Future of the electricity market

One topic which has been a particular focus for UKERC interaction with analysts in government and industry is the future of the electricity market. The White Paper does not come to a decision on this but instead announces further consultation during 2021. A key issue is the future of the long term contracts for renewable energy generators, Contracts for Difference or CfDs. The White Paper does not propose to scrap the CfDs, which have prices set by auction and have proved to be immensely successful in reducing the costs of leading renewable energy technologies. CfD contracts for offshore wind have fallen from well over £100/MWh to below £40/MWh – effectively a zero subsidy contract. This is important because back in 2018 a review commissioned from then Secretary of State Greg Clark from Oxford Professor Dieter Helm advocated for the replacement of the CfD scheme with a new and quite different mechanism. Clearly the government has recognised the attractiveness of the CfDs to investors and does not want to take precipitous action when also trying to quadruple the capacity of offshore wind in British waters. Gradual change is the order of the day.

Encourage investment while adding flexibility

The challenge for the power market is that as well as satisfying investors with stable prices under the CfD scheme we also need to encourage the development of the additional flexibility we will need as the share of wind and solar increases. Some commentators also worry about the extent to which the government now determines what sources of electricity the industry should build, as well as how to ensure the power system is reliable. Since electricity in Great Britain was taken out of state ownership around 30 years ago this level of state intervention is troubling to proponents of free market solutions. Others argue that net zero is such a big challenge it is inconceivable that it can be achieved without a lot of state coordination. Is it possible to re-imagine the power market though? Could the CfDs be adapted and refined or should they be replaced, perhaps with an obligation on suppliers to deliver new zero, leaving the choice of how to do so to the market? These questions lead quickly into a complex and technical debate, but are hugely important to cost effective delivery of a decarbonised electricity sector – something that is central to the recent advice to government from the Climate Change Committee .

Developments in nuclear

The future of support for renewable energy is one thing. Nuclear power is different again. Whilst the CfD schemes have been great at bringing forward wind and solar projects only one new nuclear power station is under development and the contracted price (set for 35 years) now looks high compared to the falling prices for renewables.

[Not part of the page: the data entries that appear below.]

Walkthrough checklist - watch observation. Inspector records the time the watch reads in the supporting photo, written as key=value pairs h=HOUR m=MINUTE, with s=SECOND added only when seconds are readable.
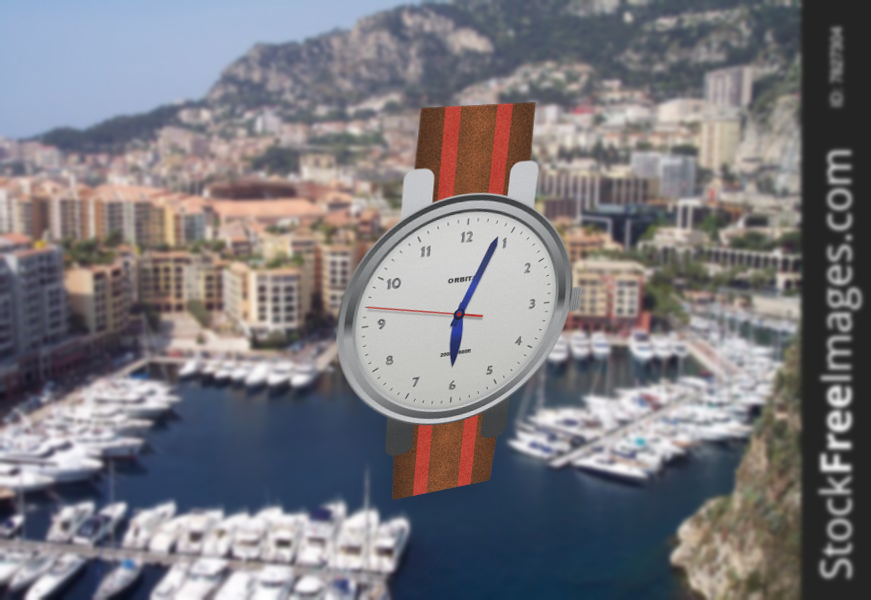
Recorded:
h=6 m=3 s=47
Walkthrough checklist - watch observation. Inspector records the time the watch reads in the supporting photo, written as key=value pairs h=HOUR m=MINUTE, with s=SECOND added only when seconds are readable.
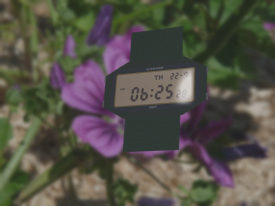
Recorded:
h=6 m=25 s=28
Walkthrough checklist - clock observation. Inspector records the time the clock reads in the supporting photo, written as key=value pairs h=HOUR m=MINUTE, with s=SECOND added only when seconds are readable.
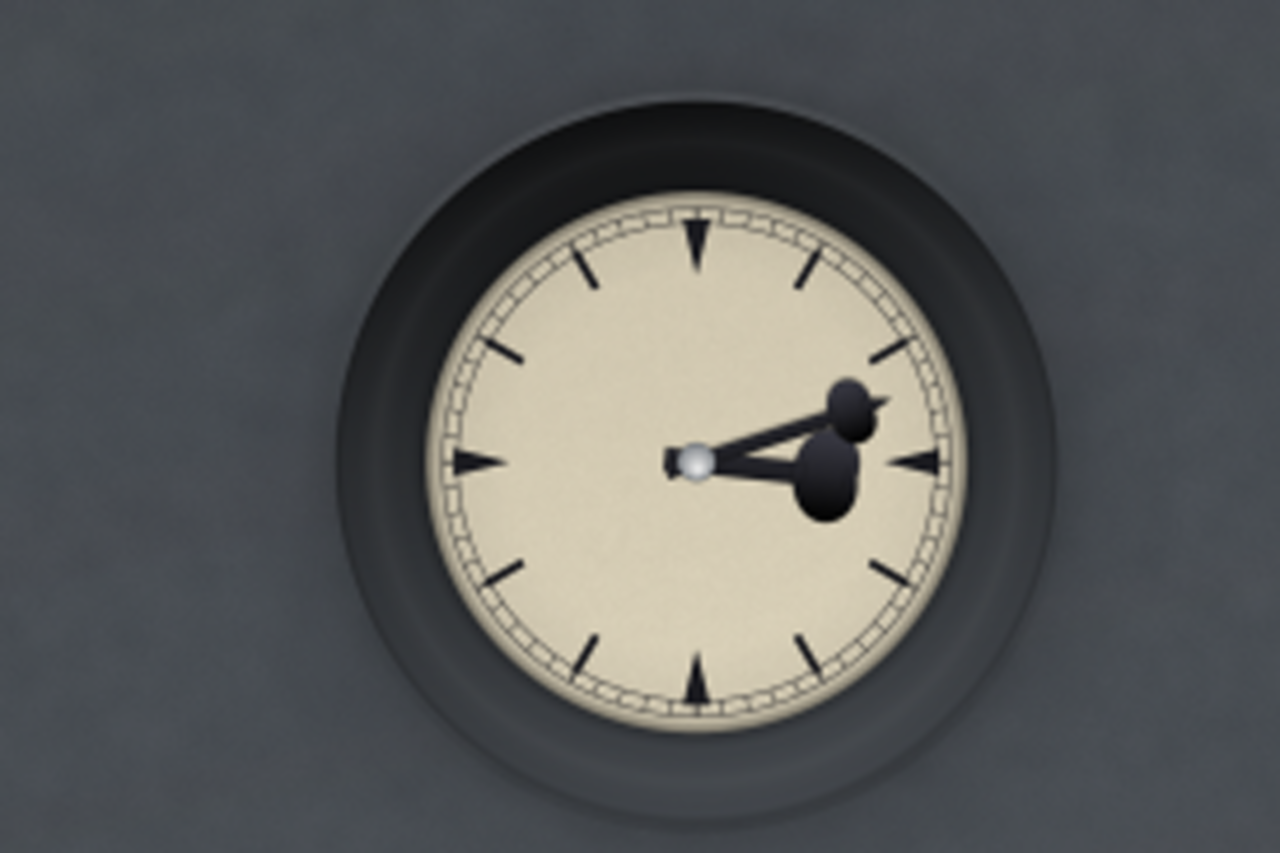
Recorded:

The White Paper sets out a commitment to bring forward at least one more nuclear station and suggests that even more complex arrangements could be in place to reduce the costs of doing so. Nuclear developments could be given a ‘regulated asset base’ arrangement through which some of the risks and costs in construction are underwritten in a government contract. Government could also take a direct stake in a new nuclear development. For nuclear at least, the journey away from a private sector only power system appears to be well advanced. Next year UKERC research and policy engagement on the future of the power market will continue. This will be a hot topic for 2021.